As for the main topic, aren't we already touching on the thesis by saying Swedish HC was never crust? Swedish death metal was always more punky than US deathmetal, and Swedish crust, or as Zeno puts it Swedish HC, was always more inspired by death metal. Moreover, if Skitsystem, etc., are not "Crust", then what are they? Saying they are Swedish Hardcore might be true in the ways that matter, but it's also not descriptive enough to be satisfying.

But it's not punk. I'd say it's metallic punk.

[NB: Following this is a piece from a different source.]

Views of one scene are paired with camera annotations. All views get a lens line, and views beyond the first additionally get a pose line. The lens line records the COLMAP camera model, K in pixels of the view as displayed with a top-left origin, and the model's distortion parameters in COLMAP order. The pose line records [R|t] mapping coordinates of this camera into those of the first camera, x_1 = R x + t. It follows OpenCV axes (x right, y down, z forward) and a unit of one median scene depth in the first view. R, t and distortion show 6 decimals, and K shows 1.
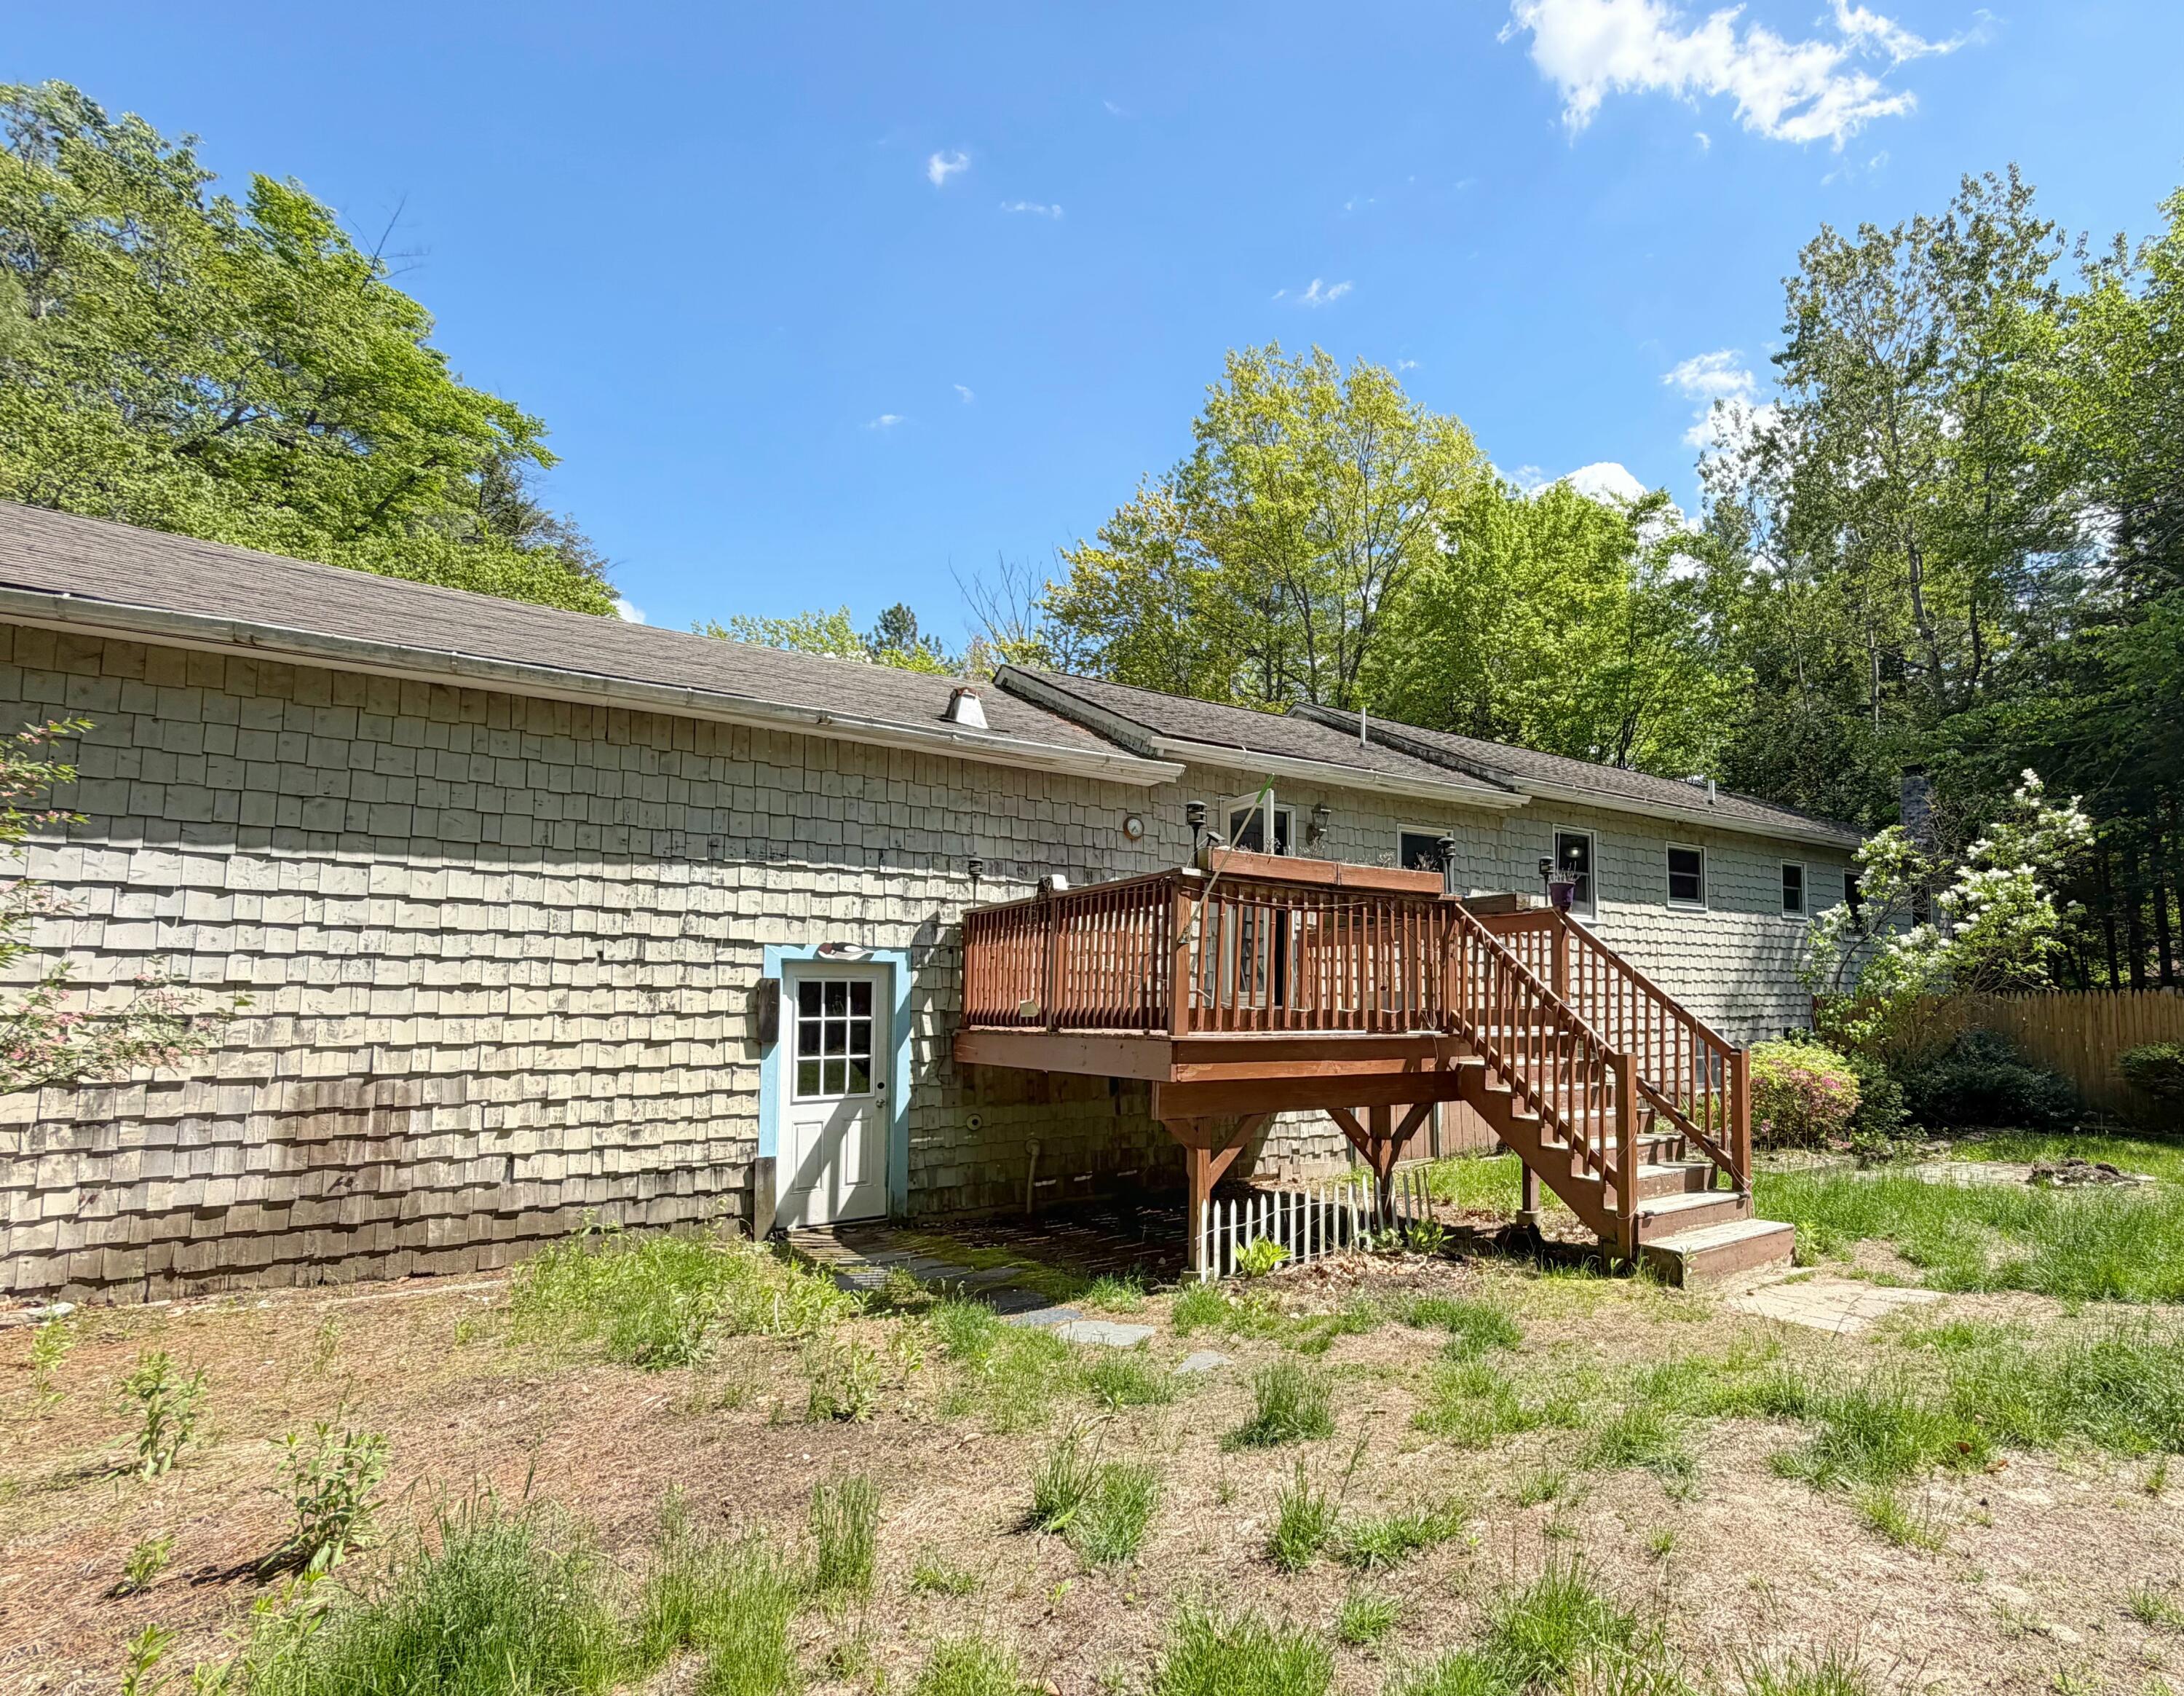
lens RADIAL K [[1629.5, 0, 1088.8], [0, 1629.5, 869.3], [0, 0, 1]] dist [-0.010515, -0.005603]
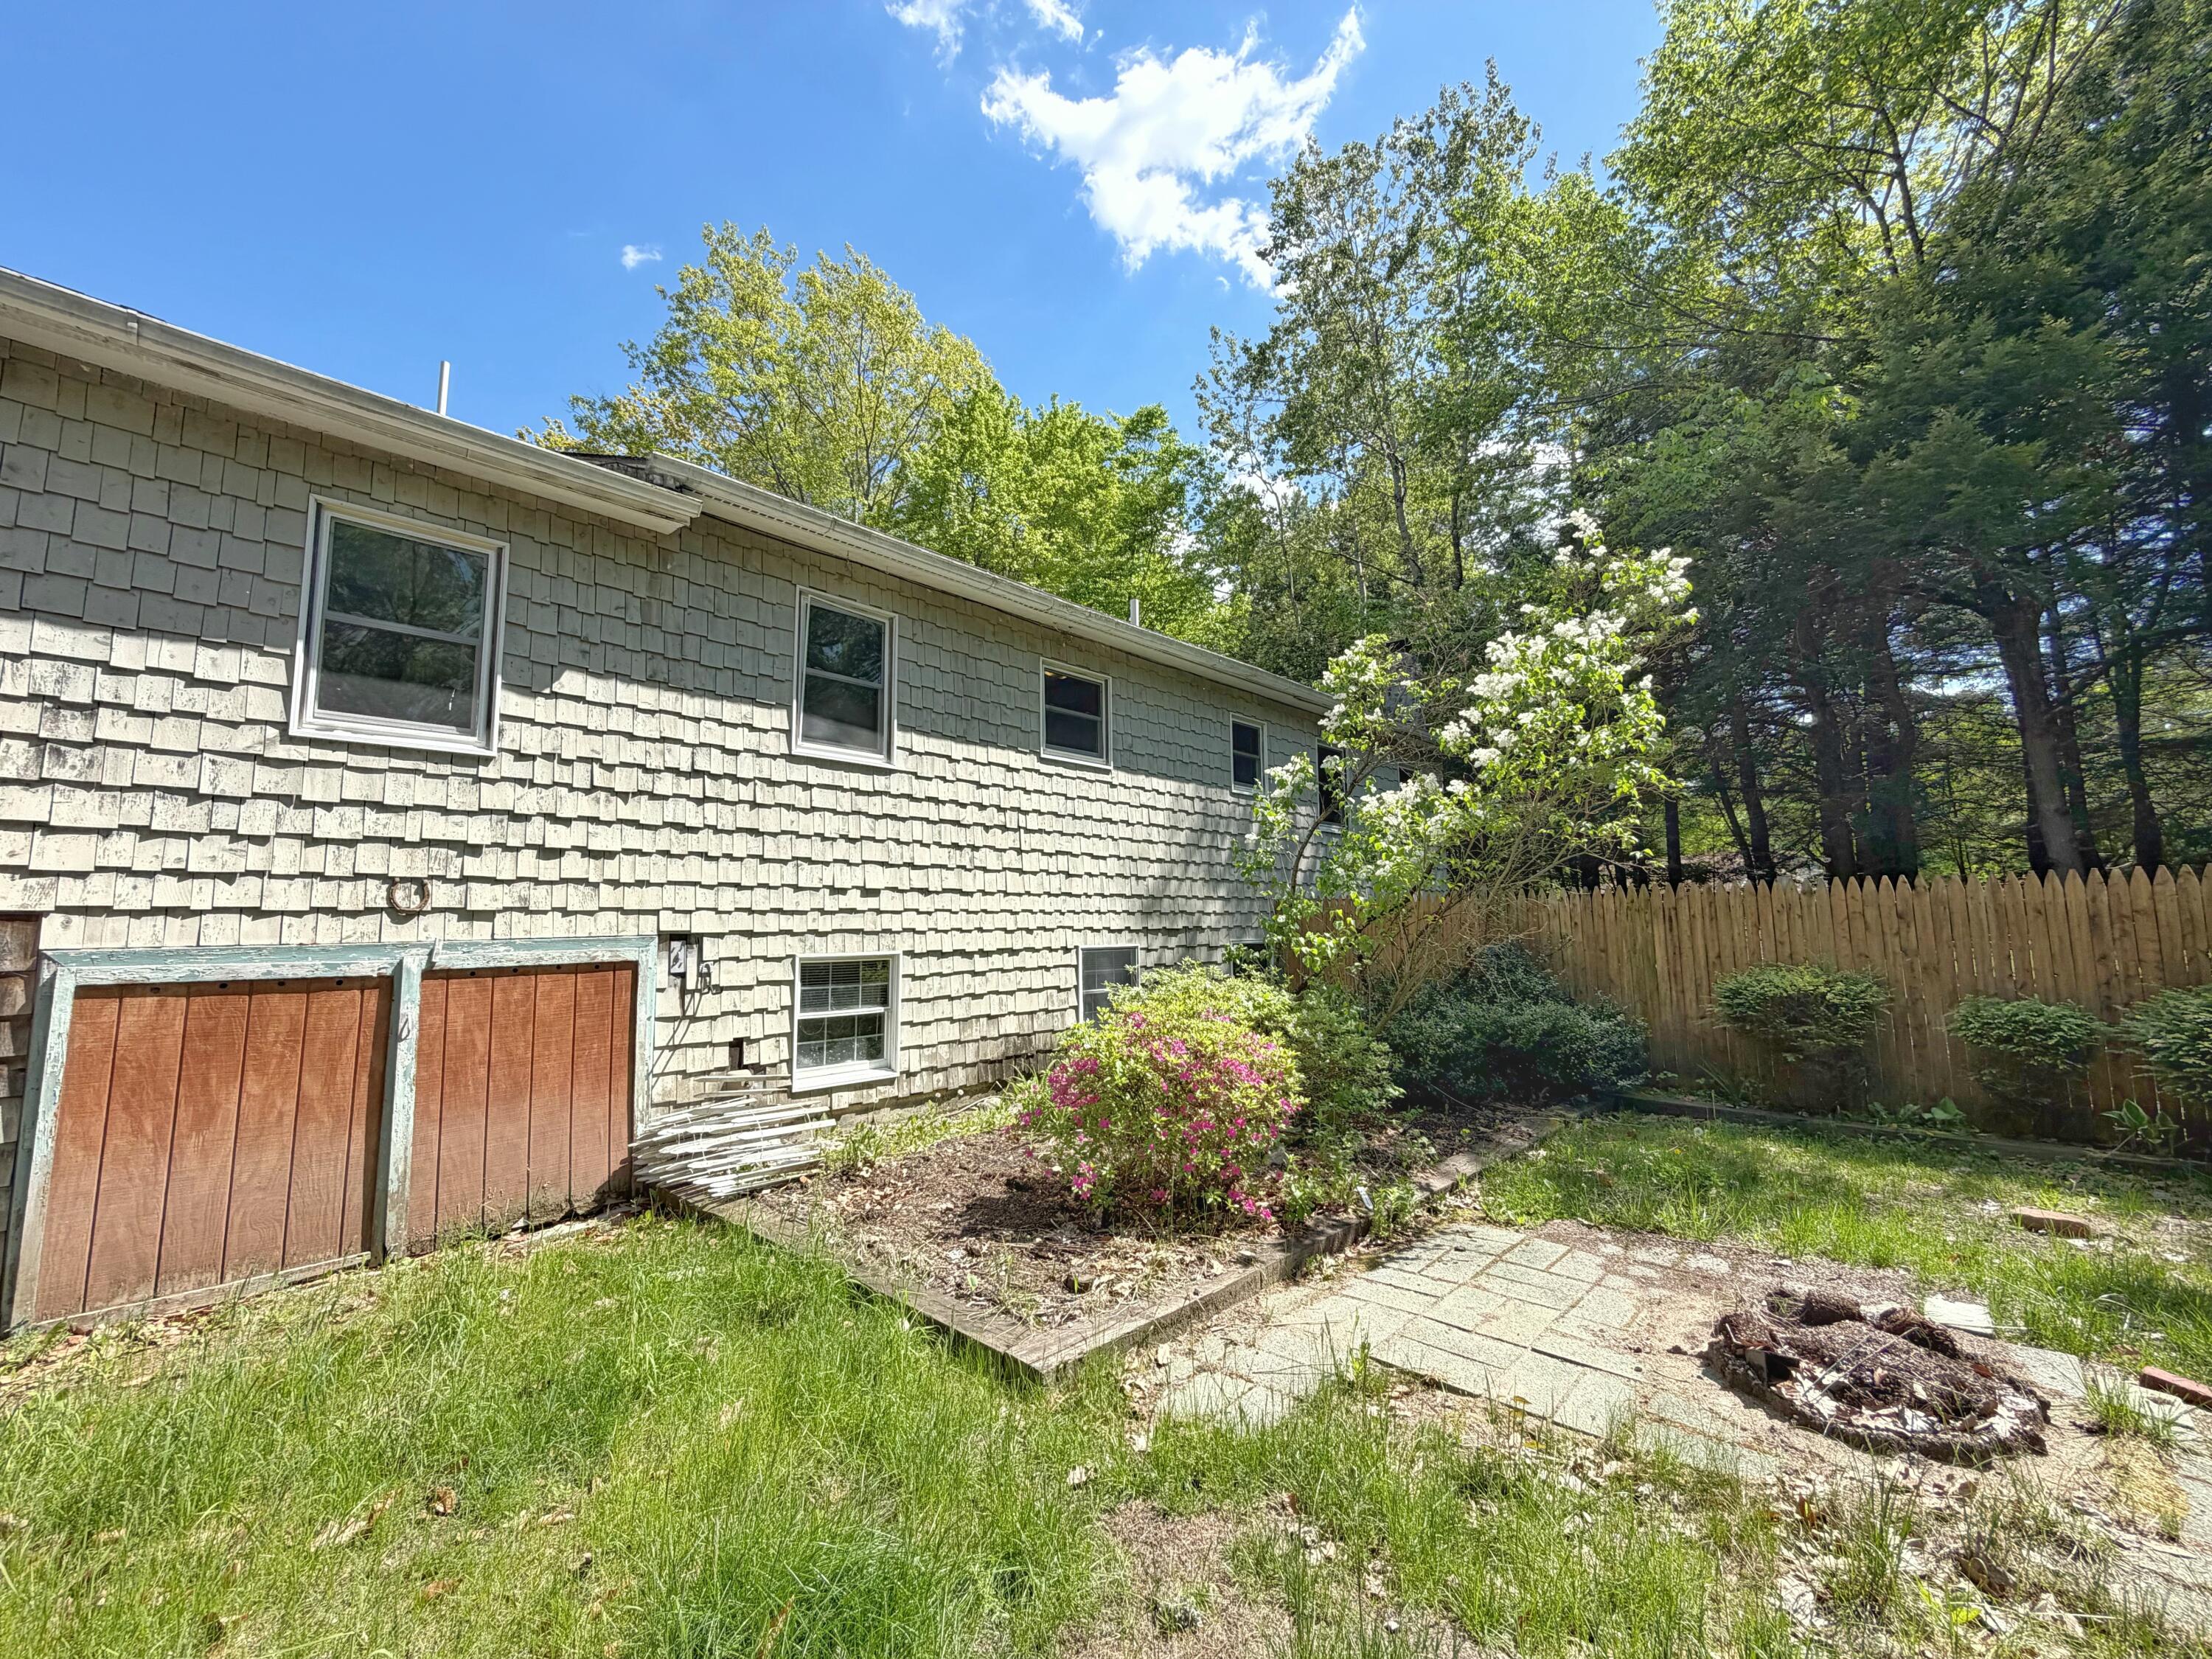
lens RADIAL K [[887.3, 0, 1102.2], [0, 887.3, 811.4], [0, 0, 1]] dist [0.000890, 0.000004]
pose [[0.989538, 0.012051, 0.143769, 0.327281], [-0.004183, 0.998483, -0.054899, 0.063225], [-0.144212, 0.053723, 0.988087, 0.646107]]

Metallic hardcore is still a subgenre of hardcore, which is itself a subgenre of punk rock, so you don't really have much of a point. In any case, those Swedish bands aren't really drawing from the heavy/beatdown hardcore that influenced a lot of what became 90s metalcore so they're not really a part of that category. Bands like Skitsystem are clearly inspired/influenced by the 1980s D-beat scene which is a subgenre of punk, if anything I'd say they're a logical evolution of that particular style. In the same way Discharge was influenced by Motorhead and fair amount of the NWOBHM that was exploding around the same time UK hardcore punk was becoming relevant, the Swedish bands were influenced by developments in other metal scenes that were happening at the same time, particularly the Swedish death metal movement. That still doesn't mean they're not punk though. The death metal influences are just an additional ingredient tossed into a pot that already contains a ton of 80s punk and hardcore influences, they're not the dominant part of the sound.

It's irrelevant anyway because your original assertion is that crust punk isn't punk and that's blatantly false. Bands like Amebix, Doom, Antisect etc. are clearly tied into the history of UK anarcho-punk and hardcore that started with the likes of Crass, Discharge etc. They just took it a step further by adding influences from other scenes like heavy/speed metal and early extreme metal (like Venom) and post-punk. That doesn't mean they're not fundamentally rooted in punk and clearly punk bands in terms of sound and aesthetic.



Skitsystem, Disfear, Wolfbrigade are the bands that I had in mind in the OP, not Nausea, Disrupt, Aus-rotten, etc. Those bands qualify as punk with "crust" being the type of punk they are, a modifier. You can get more specific and say Aus-Rotten is an anarcho-punk band in the tradition of Conflict. Or Disrupt and Naseua are NE crust. But in general, they can all fit under the umbrella of punk.

With Skitsystem et al, the logical progression you described is far enough from the starting point to necessitate more than any of the modifiers in use. They simply don't fall under that umbrella term, punk, any longer. It's no different than Earth Crisis and Integrity kicking of "metal core" because they were clearly no longer playing anything like Sick of It All, Agnostic Front, or War Zone, which themselves had jumped from Minor Threat, Circle Jerks, and so on. Xeno's entire point is the same, that these bands were never crust. My point is the same, except I think there's enough metallic influences to recalibrate the naming in that direction.

And to your point, I would even have problems saying that Skitsystem and that sound is fundamentally rooted in punk. Discharge's Hear Nothing was a punk album, but it set in motion an evolution away from punk. By the time you get to Skitsystem and Disfear, like you mentioned, there was a swirl of influences beyond punk.

This is just good conversation, I'm not arguing.